There are many ways to enjoy Ice Cream.  One way is with complete abandon, with an oblivious rapture that ignores any before or after, just reveling in the moment of the ice cream.  This is a child’s domain, experiencing ice cream without thoughts of calories or exercise, without concern for the ethical treatment of dairy cows, and without disappointment if it doesn’t quite live up to the remembered ecstasy of Frrrozen Hot Chocolate from Serendipity.

As adults, we sometimes try to recapture that feeling of simple enjoyment, but the best we can do is a sort of forced innocence, only pretending to ourselves that we can enjoy the ice cream without context.  Like reliving a Monty Python skit or visiting a childhood playground, this can be rewarding, but it can never actually be as good as the original experience.  No matter how hard we try, we can’t intentionally forget all that we know.  The punchlines can never again be a surprise, and we no longer really fit in the swings and slides that were bigger than life when we were children.

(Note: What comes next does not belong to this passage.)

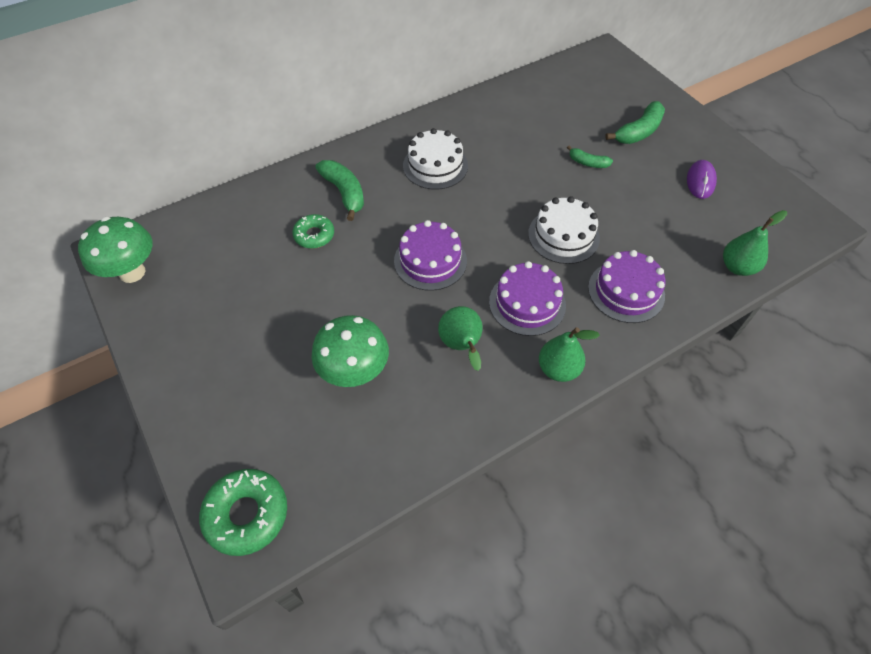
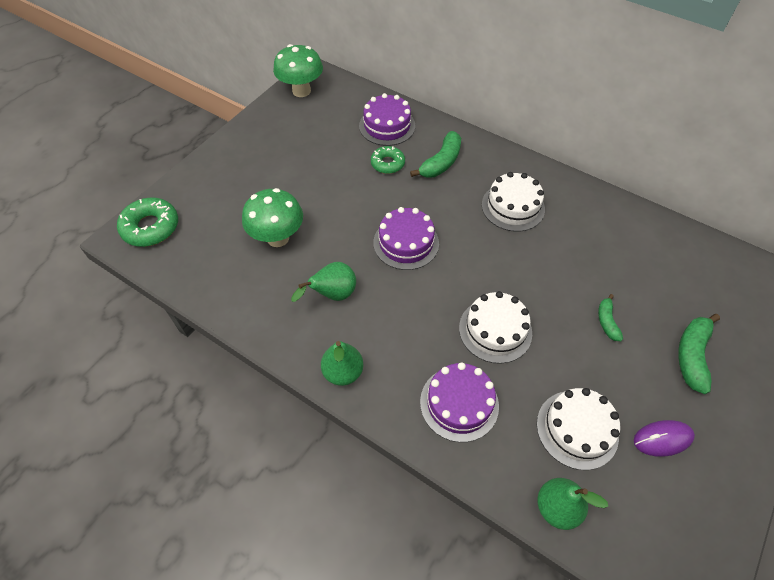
camera: 65 degrees right, 0 degrees up
(527, 303) = (400, 326): purple cake -> purple cake (387, 126)
(638, 132) = (692, 355): green banana -> green banana turned 90 degrees clockwise
(676, 225) = (577, 429): none -> white cake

So, how can we really enjoy ice cream as adults?  Embrace your knowledge, revel in the context, fully accept what brought the ice cream to you.  Ancient man domesticated cows for their milk and chickens for their eggs, they cultivated vanilla beans, sugar cane, coco beans and a huge variety of fruits and nuts, all of this happening long before anyone dreamed of ice cream.  Then someone invented refrigeration, first taking advantage of ice harvesting and insulation in colder climates, then building on thousands of years of metallurgy and fabrication, and taking advantage of the nature of gases to heat up under pressure to make refrigeration available anywhere there is adequate power.  And, of course, that power has it’s own creation story. Finally, there are the actual cows the milk in your ice cream came from, the plants that provided the sugars and flavors, the machines that combine it all into ice cream, the people who help harvest, make, transport and sell you the ice cream.  That is a lot, but it really only scratches the surface.

And finally, there is the ice cream itself.  The culmination of creation, invention and work by plants, animals, machines and people, ice cream is the product of thousands of years of thoughts and ideas, and it exists now only to be eaten, to nourish, and to be enjoyed, every mouthful savored, and then taken into our bodies where we will draw energy from it, and incorporate elements of it in to our very structure.

So, as you take each spoonful, give it the reverence it deserves, recognizing the long, complex chain of life and creation that brought it to you, and feeling the joy the ice cream itself experiences as it fulfills its own purpose, to be eaten, to be enjoyed, and to nourish. And when you finish the bowl, remember the ice cream is not really gone, it has just become a part of you, part of the even longer, more complex chain of life and creation that makes you part of this world.